* **TASK**
Your response must be made up of each line in the data below that contains the string "DeLorme".

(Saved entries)
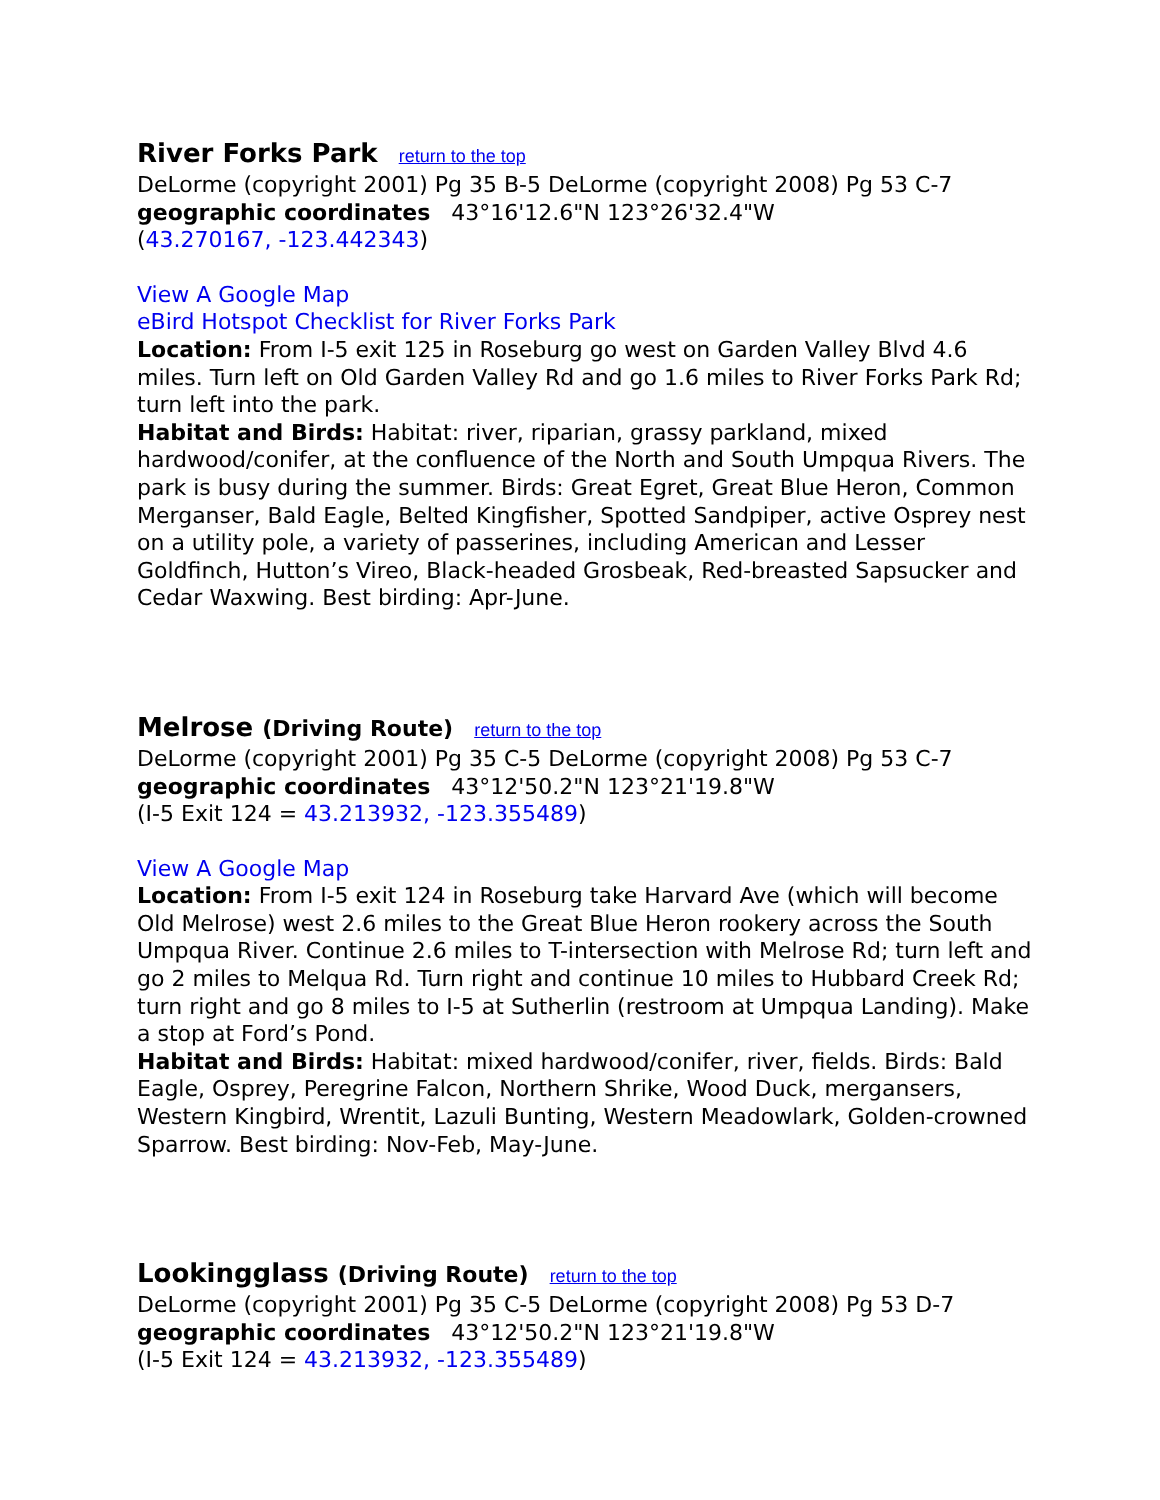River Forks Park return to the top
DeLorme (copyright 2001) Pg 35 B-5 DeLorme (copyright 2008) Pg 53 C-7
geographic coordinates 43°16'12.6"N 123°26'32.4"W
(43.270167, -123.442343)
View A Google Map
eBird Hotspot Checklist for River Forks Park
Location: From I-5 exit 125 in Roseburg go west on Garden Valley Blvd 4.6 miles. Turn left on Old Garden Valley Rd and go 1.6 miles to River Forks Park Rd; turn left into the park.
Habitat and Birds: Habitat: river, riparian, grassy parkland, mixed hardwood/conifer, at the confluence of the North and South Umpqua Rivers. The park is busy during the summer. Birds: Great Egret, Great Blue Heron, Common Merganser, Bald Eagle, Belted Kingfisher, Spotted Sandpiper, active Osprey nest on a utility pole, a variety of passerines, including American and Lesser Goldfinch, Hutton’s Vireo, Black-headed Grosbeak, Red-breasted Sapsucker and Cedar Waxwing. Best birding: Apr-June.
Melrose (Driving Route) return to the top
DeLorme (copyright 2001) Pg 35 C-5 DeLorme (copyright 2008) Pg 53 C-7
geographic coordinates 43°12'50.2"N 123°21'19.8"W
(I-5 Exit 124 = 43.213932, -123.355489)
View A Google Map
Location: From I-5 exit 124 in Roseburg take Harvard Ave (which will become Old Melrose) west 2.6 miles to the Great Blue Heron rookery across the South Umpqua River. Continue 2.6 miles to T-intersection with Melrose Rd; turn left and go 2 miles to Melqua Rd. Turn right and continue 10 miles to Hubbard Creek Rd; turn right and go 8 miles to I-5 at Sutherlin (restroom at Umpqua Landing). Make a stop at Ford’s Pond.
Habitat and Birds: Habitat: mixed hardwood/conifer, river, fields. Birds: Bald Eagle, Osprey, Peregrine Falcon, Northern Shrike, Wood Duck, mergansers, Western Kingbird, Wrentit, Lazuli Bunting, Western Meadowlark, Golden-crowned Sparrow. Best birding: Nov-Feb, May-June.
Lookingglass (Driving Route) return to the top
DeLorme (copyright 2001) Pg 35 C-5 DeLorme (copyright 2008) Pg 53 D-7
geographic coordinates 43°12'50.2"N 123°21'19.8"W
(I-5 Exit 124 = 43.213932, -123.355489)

--

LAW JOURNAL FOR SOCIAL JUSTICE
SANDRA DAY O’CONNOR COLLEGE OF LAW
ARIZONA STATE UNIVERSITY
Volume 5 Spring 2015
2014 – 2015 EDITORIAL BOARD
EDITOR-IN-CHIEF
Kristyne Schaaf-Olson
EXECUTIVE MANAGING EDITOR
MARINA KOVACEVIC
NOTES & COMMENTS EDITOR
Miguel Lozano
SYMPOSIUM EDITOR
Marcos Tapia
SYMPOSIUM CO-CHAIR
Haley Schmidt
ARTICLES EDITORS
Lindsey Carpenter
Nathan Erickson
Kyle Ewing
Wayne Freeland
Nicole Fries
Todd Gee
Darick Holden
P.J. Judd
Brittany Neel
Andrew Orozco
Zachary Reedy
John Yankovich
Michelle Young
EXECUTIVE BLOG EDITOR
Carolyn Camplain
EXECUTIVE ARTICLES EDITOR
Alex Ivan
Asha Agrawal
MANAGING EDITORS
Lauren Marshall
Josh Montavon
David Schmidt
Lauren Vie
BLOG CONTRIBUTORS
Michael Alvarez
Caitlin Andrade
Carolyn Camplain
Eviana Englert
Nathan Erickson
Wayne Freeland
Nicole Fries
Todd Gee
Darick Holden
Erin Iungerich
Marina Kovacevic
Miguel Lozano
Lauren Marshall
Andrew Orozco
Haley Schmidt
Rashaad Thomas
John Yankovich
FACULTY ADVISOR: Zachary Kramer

* **PROBLEM SOLUTION**
DeLorme (copyright 2001) Pg 35 B-5 DeLorme (copyright 2008) Pg 53 C-7
DeLorme (copyright 2001) Pg 35 C-5 DeLorme (copyright 2008) Pg 53 C-7
DeLorme (copyright 2001) Pg 35 C-5 DeLorme (copyright 2008) Pg 53 D-7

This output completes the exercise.